Revise the material between the lines holding "## Explotación" and "### Conclusion: A Timeless Tribute to Texture", inclusive, replacing "twists" with "braids" and leaving everything else unchanged. Give only those lines, without the pictures.
[Excerpted data — start]
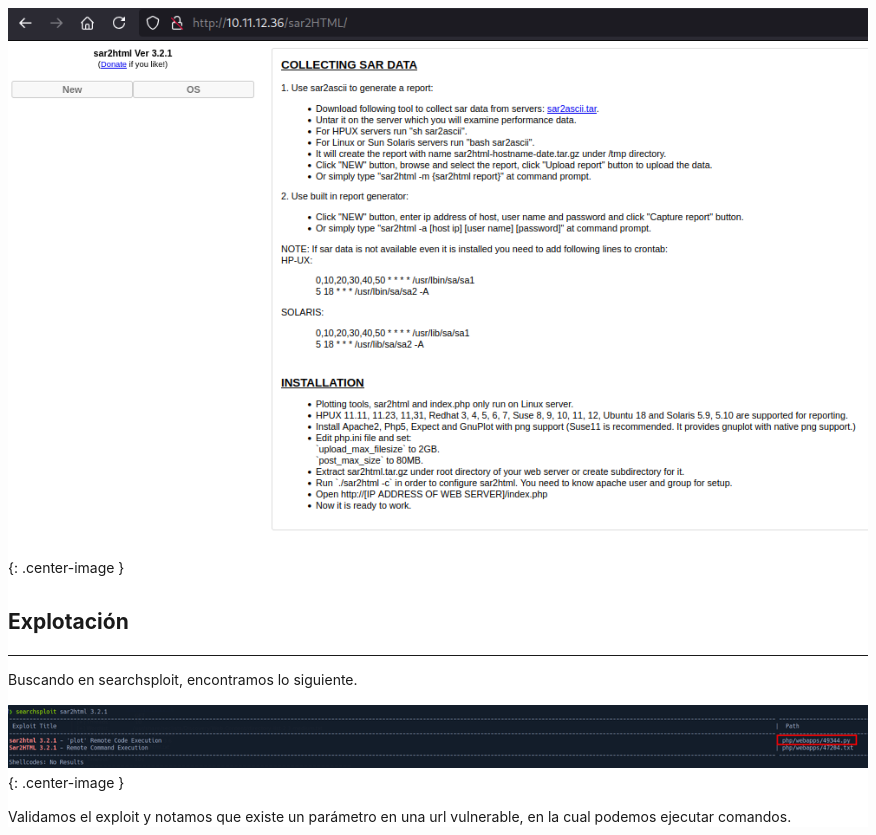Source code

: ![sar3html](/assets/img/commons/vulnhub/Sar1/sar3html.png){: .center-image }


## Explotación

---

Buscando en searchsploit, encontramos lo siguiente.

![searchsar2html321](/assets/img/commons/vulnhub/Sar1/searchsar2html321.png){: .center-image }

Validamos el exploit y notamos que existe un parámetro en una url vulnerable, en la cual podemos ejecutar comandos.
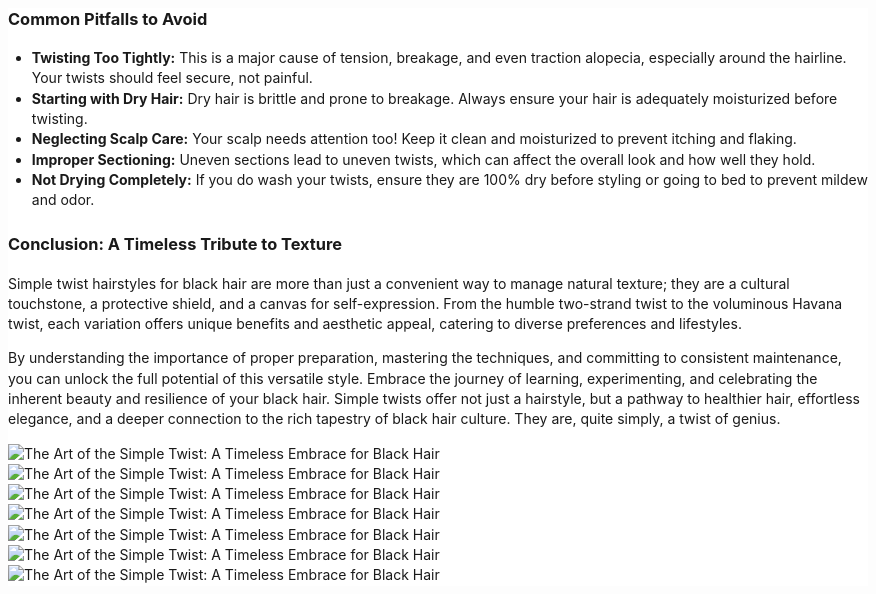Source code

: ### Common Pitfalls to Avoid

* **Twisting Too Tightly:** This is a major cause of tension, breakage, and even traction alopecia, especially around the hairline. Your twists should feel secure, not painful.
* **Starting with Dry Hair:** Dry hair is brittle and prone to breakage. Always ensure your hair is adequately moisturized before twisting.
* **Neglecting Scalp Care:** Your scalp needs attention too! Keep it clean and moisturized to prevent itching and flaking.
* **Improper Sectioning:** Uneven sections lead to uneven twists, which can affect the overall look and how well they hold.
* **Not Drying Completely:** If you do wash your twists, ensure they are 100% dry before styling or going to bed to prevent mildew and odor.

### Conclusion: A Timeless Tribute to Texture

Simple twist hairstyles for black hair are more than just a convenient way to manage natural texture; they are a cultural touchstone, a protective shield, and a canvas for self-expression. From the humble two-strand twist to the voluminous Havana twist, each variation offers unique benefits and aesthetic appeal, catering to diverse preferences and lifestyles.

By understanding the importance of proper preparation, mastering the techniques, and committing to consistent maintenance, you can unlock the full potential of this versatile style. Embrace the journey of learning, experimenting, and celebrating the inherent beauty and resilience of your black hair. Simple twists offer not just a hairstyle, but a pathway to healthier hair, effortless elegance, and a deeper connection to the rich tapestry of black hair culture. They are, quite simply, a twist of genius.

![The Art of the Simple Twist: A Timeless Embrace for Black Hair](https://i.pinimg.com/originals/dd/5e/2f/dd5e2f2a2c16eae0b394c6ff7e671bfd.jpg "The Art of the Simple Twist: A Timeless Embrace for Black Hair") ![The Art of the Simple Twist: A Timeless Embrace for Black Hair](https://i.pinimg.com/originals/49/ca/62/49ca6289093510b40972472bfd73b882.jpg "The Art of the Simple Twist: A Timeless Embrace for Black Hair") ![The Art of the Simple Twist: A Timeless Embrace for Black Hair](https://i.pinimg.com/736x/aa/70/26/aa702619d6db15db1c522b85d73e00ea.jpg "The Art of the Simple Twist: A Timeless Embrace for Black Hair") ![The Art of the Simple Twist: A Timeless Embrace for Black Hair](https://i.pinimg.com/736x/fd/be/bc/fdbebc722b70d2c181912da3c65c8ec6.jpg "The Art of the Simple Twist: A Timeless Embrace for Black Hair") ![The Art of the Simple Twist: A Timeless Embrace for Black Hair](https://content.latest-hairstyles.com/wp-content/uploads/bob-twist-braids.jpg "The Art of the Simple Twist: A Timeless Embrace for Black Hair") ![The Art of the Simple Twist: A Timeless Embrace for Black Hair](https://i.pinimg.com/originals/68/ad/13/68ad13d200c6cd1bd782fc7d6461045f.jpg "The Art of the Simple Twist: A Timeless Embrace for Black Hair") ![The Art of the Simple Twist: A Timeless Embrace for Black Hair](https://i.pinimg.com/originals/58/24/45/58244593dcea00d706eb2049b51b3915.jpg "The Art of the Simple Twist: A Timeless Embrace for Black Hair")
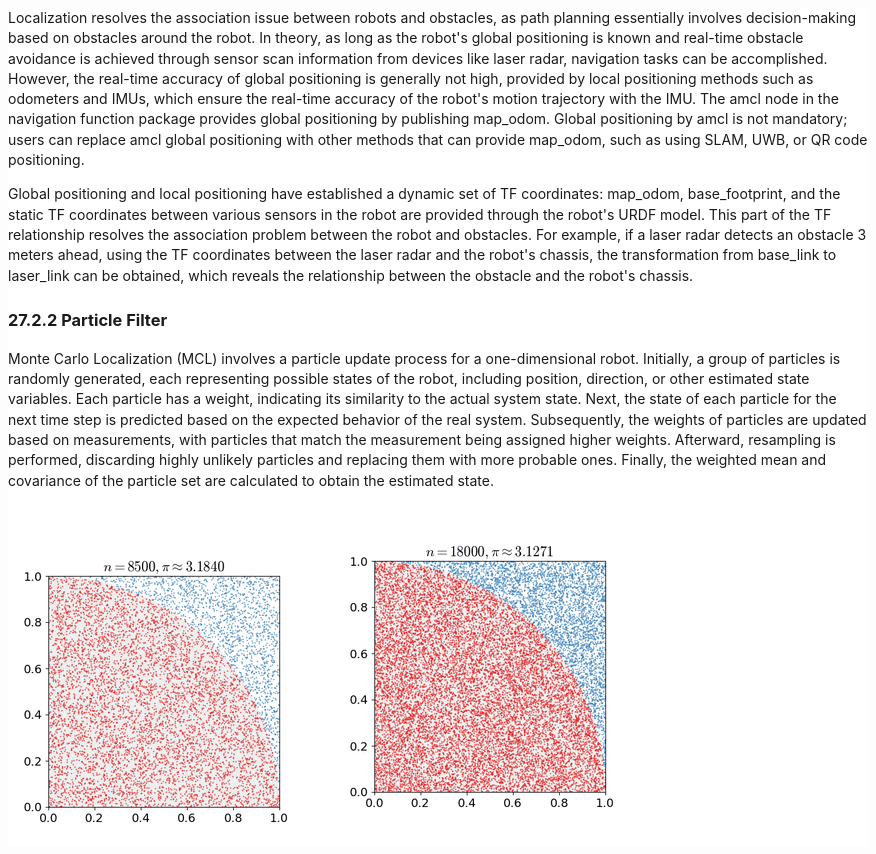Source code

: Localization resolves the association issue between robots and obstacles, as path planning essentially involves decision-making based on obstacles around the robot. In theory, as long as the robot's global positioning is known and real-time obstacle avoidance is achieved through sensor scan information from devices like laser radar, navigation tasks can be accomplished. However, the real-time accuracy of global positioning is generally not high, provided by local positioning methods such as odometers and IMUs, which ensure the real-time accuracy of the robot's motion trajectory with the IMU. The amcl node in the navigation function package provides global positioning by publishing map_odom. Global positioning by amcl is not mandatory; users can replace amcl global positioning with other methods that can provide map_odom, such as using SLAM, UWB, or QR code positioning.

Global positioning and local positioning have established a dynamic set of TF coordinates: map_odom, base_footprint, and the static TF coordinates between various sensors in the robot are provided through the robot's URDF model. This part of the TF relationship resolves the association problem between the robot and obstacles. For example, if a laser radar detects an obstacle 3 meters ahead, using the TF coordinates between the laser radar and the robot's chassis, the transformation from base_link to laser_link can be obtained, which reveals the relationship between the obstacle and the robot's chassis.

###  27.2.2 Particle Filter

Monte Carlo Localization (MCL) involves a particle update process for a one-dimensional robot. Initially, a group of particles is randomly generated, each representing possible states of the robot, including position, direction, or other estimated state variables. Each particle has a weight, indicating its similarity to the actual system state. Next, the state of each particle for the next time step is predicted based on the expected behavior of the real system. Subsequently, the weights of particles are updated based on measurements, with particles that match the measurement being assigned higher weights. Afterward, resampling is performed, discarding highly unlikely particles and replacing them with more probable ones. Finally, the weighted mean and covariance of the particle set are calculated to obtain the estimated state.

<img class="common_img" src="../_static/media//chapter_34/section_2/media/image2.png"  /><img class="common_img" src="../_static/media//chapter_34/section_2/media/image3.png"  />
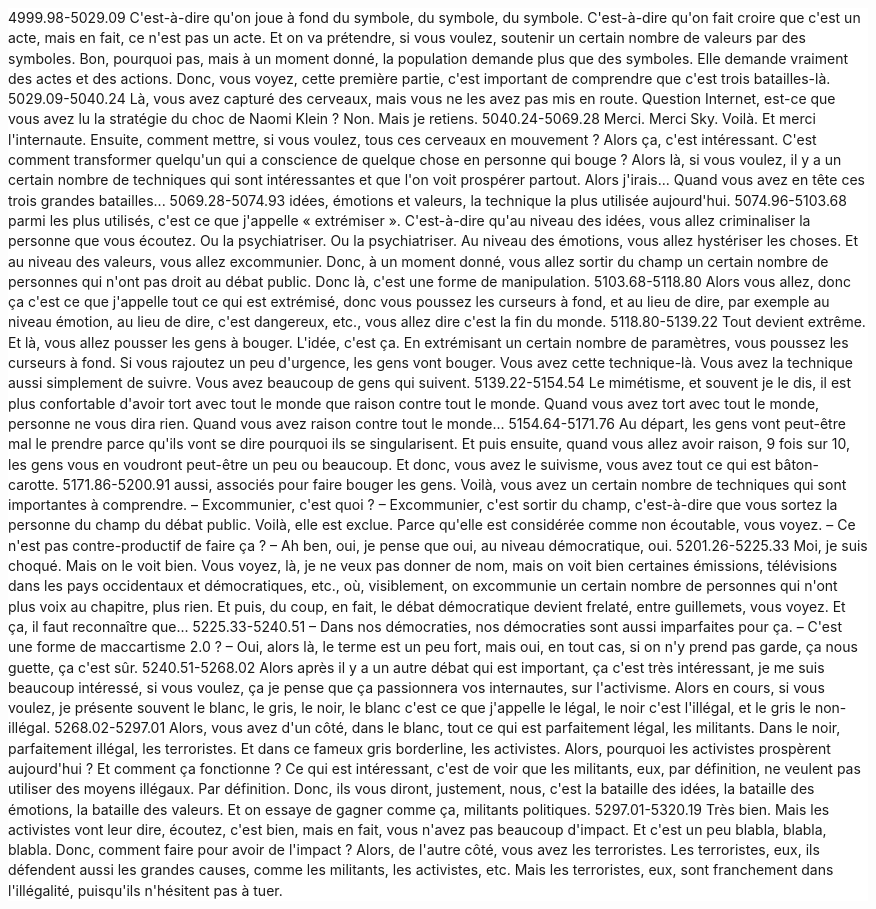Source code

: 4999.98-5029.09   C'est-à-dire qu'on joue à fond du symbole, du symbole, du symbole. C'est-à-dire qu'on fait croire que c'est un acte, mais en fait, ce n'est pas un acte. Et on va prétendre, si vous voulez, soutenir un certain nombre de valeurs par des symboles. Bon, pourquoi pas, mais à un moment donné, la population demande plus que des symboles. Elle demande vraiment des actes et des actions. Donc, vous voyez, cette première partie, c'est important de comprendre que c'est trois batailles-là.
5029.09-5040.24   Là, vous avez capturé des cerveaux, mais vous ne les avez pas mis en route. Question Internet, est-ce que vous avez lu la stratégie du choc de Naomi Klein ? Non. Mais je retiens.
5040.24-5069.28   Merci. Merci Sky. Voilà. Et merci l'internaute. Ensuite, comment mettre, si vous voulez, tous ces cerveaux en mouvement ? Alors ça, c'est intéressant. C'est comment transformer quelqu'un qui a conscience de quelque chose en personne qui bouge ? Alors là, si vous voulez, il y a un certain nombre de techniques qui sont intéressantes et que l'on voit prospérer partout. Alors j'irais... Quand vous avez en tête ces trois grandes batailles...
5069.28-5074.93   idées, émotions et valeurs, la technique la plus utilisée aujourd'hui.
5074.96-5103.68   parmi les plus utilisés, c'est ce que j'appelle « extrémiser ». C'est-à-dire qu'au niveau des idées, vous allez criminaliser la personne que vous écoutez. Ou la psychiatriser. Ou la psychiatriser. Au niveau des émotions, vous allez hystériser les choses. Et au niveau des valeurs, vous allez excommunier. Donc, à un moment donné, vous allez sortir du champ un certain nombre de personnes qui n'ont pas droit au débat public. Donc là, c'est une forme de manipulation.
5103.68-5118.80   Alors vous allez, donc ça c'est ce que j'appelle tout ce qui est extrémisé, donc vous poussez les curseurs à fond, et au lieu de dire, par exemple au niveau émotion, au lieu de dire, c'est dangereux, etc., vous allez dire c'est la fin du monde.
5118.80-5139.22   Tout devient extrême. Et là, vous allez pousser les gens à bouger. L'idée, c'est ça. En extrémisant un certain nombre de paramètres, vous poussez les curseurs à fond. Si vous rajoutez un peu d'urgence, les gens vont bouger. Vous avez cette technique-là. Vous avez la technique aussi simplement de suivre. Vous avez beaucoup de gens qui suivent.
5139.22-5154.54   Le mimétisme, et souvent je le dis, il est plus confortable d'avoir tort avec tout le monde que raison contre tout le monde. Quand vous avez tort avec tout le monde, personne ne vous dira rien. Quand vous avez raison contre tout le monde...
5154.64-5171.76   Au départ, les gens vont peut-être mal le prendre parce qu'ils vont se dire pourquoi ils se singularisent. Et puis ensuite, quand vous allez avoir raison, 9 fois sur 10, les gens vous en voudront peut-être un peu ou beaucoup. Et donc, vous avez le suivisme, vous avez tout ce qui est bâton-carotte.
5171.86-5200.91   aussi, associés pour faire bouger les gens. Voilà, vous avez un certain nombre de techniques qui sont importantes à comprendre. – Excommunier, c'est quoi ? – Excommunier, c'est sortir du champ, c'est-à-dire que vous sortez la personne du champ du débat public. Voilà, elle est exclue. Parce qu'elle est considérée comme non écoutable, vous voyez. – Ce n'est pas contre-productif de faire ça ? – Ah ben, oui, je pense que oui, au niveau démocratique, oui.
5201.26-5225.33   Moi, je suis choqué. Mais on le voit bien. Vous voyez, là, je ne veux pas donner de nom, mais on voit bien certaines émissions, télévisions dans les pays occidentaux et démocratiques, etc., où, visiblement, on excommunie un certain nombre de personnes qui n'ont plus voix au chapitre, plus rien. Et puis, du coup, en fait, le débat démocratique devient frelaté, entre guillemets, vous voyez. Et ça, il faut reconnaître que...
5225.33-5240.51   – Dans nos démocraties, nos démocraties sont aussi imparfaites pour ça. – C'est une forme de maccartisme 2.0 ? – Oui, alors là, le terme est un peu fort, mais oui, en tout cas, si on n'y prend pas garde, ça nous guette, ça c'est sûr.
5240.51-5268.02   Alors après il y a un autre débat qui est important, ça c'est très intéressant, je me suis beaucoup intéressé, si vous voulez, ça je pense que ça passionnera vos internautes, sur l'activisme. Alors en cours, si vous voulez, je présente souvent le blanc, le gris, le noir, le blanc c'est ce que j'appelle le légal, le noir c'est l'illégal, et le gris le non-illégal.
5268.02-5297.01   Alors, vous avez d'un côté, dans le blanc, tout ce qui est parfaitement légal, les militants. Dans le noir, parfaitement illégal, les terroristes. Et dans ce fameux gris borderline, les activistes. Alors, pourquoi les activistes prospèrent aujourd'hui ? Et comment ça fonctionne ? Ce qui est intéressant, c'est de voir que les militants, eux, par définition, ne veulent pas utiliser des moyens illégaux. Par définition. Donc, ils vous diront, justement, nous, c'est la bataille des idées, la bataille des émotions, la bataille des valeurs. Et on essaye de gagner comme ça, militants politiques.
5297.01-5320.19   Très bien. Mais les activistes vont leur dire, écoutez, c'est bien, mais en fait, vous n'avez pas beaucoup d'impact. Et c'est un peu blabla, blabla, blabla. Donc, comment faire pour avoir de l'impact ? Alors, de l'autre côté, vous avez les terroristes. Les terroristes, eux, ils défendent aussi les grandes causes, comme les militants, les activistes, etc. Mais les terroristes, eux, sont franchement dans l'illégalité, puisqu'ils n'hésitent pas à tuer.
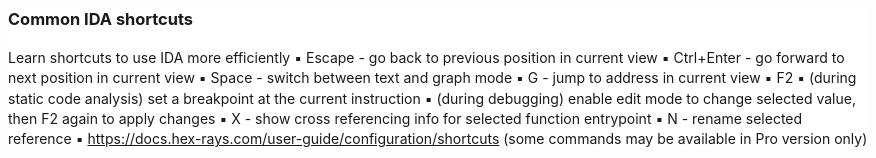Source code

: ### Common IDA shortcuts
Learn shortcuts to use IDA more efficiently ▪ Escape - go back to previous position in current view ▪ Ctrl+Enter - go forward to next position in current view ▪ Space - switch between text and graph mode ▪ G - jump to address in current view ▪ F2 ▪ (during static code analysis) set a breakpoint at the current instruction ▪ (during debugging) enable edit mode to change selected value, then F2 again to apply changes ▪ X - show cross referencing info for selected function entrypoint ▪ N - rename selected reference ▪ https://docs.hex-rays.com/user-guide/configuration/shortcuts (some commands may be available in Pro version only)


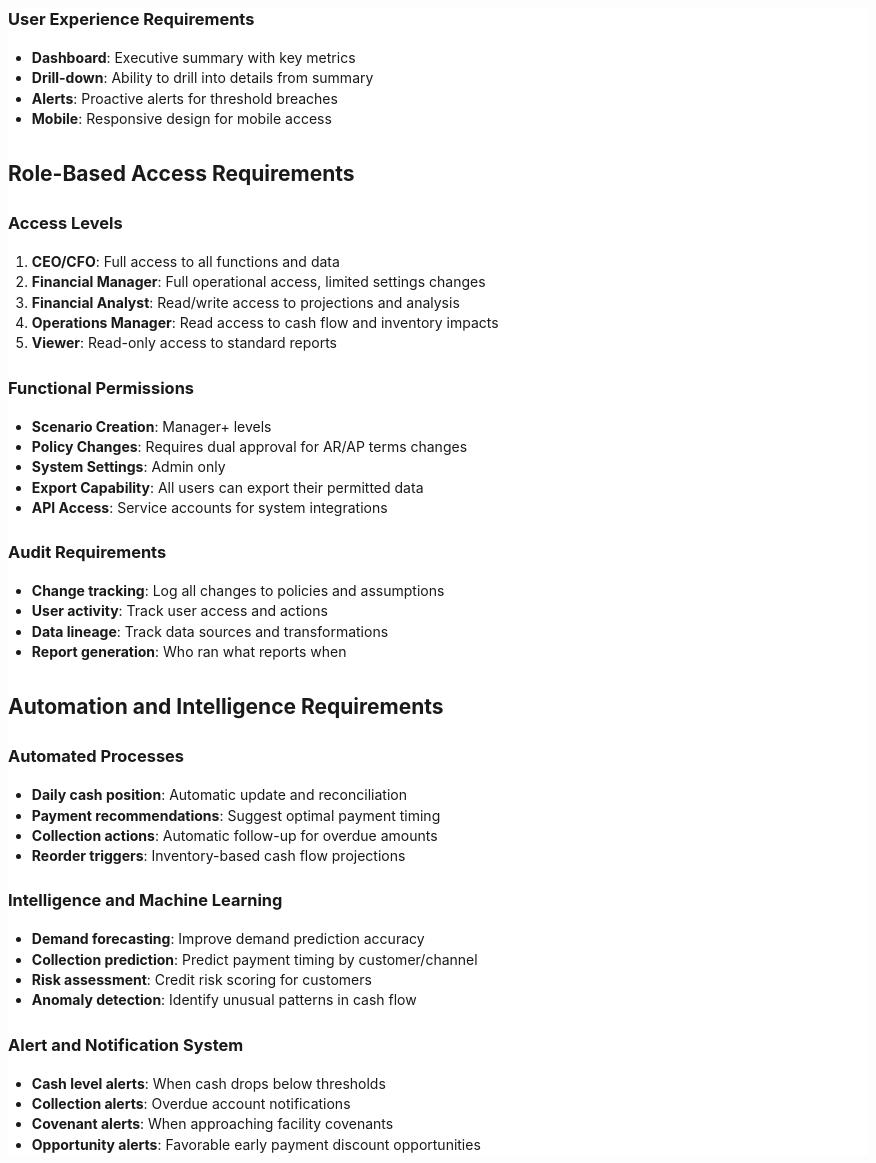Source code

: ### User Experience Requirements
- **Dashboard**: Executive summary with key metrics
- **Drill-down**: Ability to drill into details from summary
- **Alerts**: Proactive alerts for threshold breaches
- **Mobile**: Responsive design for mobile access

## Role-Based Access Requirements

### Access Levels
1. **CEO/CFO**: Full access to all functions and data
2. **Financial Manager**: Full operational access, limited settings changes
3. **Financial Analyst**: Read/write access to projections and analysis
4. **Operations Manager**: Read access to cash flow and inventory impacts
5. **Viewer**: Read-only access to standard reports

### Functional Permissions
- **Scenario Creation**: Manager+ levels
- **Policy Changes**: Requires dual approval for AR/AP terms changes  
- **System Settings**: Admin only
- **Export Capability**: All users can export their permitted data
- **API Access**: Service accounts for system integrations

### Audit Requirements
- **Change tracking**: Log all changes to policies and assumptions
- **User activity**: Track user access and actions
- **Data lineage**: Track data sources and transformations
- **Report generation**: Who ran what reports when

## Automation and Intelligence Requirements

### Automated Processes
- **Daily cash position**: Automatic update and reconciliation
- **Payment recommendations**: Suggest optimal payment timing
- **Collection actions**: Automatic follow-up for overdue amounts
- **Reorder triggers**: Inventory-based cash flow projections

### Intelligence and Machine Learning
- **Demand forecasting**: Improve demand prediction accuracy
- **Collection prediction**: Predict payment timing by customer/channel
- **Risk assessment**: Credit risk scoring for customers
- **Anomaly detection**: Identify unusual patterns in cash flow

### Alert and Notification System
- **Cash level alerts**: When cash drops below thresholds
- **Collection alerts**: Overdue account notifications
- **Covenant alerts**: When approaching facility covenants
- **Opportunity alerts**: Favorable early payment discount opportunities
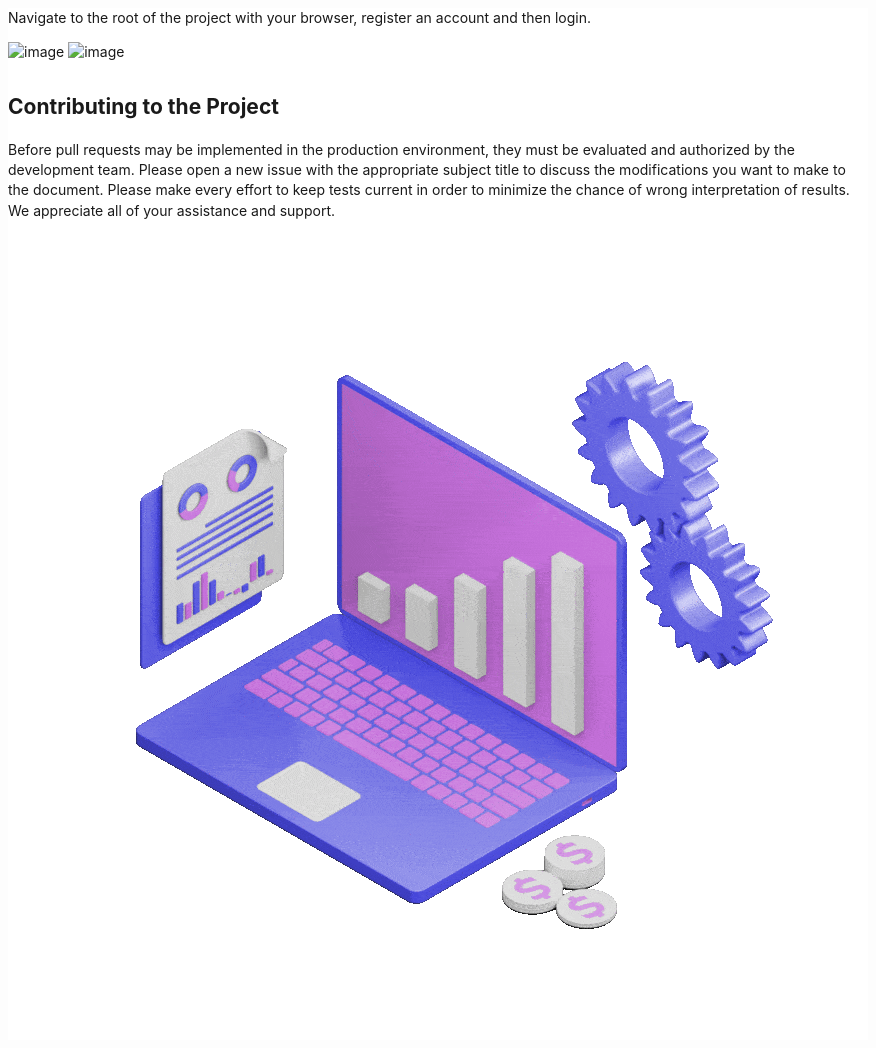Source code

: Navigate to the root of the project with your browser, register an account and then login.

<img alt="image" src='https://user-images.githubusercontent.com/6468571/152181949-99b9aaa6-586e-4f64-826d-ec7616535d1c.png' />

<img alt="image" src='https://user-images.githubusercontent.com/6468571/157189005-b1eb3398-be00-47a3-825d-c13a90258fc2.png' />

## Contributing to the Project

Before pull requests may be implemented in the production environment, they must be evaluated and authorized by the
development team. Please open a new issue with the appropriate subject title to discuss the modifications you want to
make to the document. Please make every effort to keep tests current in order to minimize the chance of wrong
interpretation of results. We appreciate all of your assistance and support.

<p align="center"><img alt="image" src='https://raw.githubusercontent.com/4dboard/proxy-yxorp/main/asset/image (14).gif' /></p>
[Excerpted data — finish]
**Response to the exercise**
## Explotación

---

Buscando en searchsploit, encontramos lo siguiente.

![searchsar2html321](/assets/img/commons/vulnhub/Sar1/searchsar2html321.png){: .center-image }

Validamos el exploit y notamos que existe un parámetro en una url vulnerable, en la cual podemos ejecutar comandos.
Source code

: ### Common Pitfalls to Avoid

* **Twisting Too Tightly:** This is a major cause of tension, breakage, and even traction alopecia, especially around the hairline. Your braids should feel secure, not painful.
* **Starting with Dry Hair:** Dry hair is brittle and prone to breakage. Always ensure your hair is adequately moisturized before twisting.
* **Neglecting Scalp Care:** Your scalp needs attention too! Keep it clean and moisturized to prevent itching and flaking.
* **Improper Sectioning:** Uneven sections lead to uneven braids, which can affect the overall look and how well they hold.
* **Not Drying Completely:** If you do wash your braids, ensure they are 100% dry before styling or going to bed to prevent mildew and odor.

### Conclusion: A Timeless Tribute to Texture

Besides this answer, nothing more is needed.